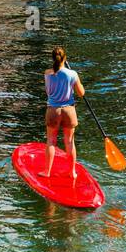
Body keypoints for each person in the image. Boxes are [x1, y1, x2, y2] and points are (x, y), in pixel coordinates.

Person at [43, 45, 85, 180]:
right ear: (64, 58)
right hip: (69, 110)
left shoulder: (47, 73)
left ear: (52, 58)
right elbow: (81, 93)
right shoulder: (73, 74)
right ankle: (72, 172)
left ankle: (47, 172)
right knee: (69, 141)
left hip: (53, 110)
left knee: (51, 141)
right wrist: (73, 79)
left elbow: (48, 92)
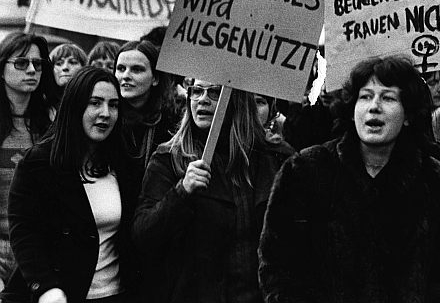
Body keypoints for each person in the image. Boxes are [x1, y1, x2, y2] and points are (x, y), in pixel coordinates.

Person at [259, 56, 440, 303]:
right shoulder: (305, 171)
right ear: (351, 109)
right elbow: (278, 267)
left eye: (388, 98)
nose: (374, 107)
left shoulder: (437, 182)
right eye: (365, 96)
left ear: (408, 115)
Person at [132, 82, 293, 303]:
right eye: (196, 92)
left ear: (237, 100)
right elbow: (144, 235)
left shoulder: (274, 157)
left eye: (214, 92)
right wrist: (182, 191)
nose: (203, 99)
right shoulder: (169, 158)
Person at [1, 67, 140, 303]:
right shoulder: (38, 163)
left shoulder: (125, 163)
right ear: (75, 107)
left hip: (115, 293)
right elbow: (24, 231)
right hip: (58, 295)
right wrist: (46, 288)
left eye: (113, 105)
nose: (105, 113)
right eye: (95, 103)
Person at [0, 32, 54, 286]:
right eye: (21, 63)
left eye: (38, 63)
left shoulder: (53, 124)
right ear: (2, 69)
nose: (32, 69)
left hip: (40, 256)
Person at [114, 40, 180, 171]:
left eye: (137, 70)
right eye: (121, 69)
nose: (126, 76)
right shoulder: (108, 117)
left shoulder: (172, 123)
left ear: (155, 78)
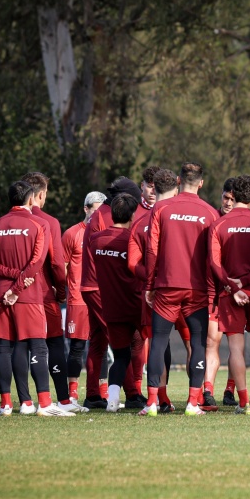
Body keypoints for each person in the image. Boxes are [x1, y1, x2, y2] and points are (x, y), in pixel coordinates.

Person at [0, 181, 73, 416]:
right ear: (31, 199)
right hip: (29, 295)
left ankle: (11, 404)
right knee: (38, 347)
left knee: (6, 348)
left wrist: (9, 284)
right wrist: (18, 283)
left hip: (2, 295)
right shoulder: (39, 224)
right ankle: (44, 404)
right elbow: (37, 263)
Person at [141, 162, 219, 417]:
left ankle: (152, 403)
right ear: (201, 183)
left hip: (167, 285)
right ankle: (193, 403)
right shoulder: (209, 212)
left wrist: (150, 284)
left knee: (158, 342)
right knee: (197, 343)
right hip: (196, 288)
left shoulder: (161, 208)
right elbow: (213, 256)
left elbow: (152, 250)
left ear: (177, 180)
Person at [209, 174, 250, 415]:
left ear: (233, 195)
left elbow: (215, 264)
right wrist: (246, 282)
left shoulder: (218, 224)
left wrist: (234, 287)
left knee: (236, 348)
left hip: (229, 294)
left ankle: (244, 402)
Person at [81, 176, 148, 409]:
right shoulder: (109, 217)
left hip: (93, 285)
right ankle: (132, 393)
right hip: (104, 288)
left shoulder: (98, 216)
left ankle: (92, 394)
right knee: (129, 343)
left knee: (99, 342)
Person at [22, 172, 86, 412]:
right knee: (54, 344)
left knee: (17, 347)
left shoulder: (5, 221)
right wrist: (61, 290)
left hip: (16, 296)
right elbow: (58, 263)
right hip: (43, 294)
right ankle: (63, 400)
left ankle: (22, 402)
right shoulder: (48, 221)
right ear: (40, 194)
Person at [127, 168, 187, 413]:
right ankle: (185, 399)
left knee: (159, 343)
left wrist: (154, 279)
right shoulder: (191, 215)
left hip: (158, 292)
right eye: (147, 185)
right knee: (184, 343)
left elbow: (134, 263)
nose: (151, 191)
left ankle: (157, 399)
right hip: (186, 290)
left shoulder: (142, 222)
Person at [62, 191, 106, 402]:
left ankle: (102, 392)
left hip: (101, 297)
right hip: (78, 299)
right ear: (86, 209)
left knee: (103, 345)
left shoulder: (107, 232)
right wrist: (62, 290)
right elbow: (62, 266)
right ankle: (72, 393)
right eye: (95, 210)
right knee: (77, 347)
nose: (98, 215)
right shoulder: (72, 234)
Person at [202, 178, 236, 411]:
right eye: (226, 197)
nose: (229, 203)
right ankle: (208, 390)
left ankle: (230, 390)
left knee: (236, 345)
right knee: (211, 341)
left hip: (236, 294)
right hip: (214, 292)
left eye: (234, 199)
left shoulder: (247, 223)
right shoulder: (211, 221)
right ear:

========================================================================

### Aim of the exercise
All the records need to be set down word for word, with the images left out.

### Answer box
Body keypoints for each person in the image. Boxes are [x1, y1, x2, y2] and points are (x, y), in pixel coordinates.

Person at [43, 45, 85, 180]:
right ear: (64, 58)
right hip: (69, 110)
left shoulder: (47, 73)
left ear: (52, 58)
right elbow: (81, 93)
right shoulder: (73, 74)
right ankle: (72, 172)
left ankle: (47, 172)
right knee: (69, 141)
left hip: (53, 110)
left knee: (51, 141)
right wrist: (73, 79)
left elbow: (48, 92)
Body keypoints for each person in the image. Boxes are [x1, y1, x2, y2] and points are (x, y), in pixel coordinates.

Person at [259, 56, 440, 303]:
right shoulder: (305, 171)
right ear: (351, 109)
right elbow: (278, 267)
left eye: (388, 98)
nose: (374, 107)
left shoulder: (437, 182)
right eye: (365, 96)
left ear: (408, 115)
Person at [132, 82, 293, 303]:
right eye: (196, 92)
left ear: (237, 100)
right elbow: (144, 235)
left shoulder: (274, 157)
left eye: (214, 92)
right wrist: (182, 191)
nose: (203, 99)
right shoulder: (169, 158)
Person at [1, 67, 140, 303]:
right shoulder: (38, 163)
left shoulder: (125, 163)
right ear: (75, 107)
left hip: (115, 293)
right elbow: (24, 231)
right hip: (58, 295)
right wrist: (46, 288)
left eye: (113, 105)
nose: (105, 113)
right eye: (95, 103)
Person at [0, 32, 54, 286]:
right eye: (21, 63)
left eye: (38, 63)
left shoulder: (53, 124)
right ear: (2, 69)
nose: (32, 69)
left hip: (40, 256)
Person at [114, 40, 180, 171]:
left eye: (137, 70)
right eye: (121, 69)
nose: (126, 76)
right shoulder: (108, 117)
left shoulder: (172, 123)
left ear: (155, 78)
Body keypoints for each person in the image. Boxes are [x1, y1, x2, y2] and points are (x, y), in pixel coordinates.

Person at [0, 181, 73, 416]:
right ear: (31, 199)
right hip: (29, 295)
left ankle: (11, 404)
right knee: (38, 347)
left knee: (6, 348)
left wrist: (9, 284)
right wrist: (18, 283)
left hip: (2, 295)
right shoulder: (39, 224)
right ankle: (44, 404)
right elbow: (37, 263)
Person at [141, 162, 219, 417]:
left ankle: (152, 403)
right ear: (201, 183)
left hip: (167, 285)
right ankle: (193, 403)
right shoulder: (209, 212)
left wrist: (150, 284)
left knee: (158, 342)
right knee: (197, 343)
right hip: (196, 288)
left shoulder: (161, 208)
right elbow: (213, 256)
left elbow: (152, 250)
left ear: (177, 180)
Person at [209, 174, 250, 415]:
left ear: (233, 195)
left elbow: (215, 264)
right wrist: (246, 282)
left shoulder: (218, 224)
left wrist: (234, 287)
left knee: (236, 348)
left hip: (229, 294)
left ankle: (244, 402)
Person at [81, 176, 148, 409]:
right shoulder: (109, 217)
left hip: (93, 285)
right ankle: (132, 393)
right hip: (104, 288)
left shoulder: (98, 216)
left ankle: (92, 394)
right knee: (129, 343)
left knee: (99, 342)
Person at [22, 172, 86, 412]:
right knee: (54, 344)
left knee: (17, 347)
left shoulder: (5, 221)
right wrist: (61, 290)
left hip: (16, 296)
right elbow: (58, 263)
right hip: (43, 294)
right ankle: (63, 400)
left ankle: (22, 402)
right shoulder: (48, 221)
right ear: (40, 194)
Person at [127, 168, 187, 413]:
right ankle: (185, 399)
left knee: (159, 343)
left wrist: (154, 279)
right shoulder: (191, 215)
left hip: (158, 292)
right eye: (147, 185)
right knee: (184, 343)
left elbow: (134, 263)
nose: (151, 191)
left ankle: (157, 399)
right hip: (186, 290)
left shoulder: (142, 222)
Person at [62, 191, 106, 402]:
left ankle: (102, 392)
left hip: (101, 297)
right hip: (78, 299)
right ear: (86, 209)
left knee: (103, 345)
left shoulder: (107, 232)
right wrist: (62, 290)
right elbow: (62, 266)
right ankle: (72, 393)
right eye: (95, 210)
right knee: (77, 347)
nose: (98, 215)
right shoulder: (72, 234)
Person at [202, 178, 236, 411]:
right eye: (226, 197)
nose: (229, 203)
right ankle: (208, 390)
left ankle: (230, 390)
left knee: (236, 345)
right knee: (211, 341)
left hip: (236, 294)
right hip: (214, 292)
left eye: (234, 199)
left shoulder: (247, 223)
right shoulder: (211, 221)
right ear:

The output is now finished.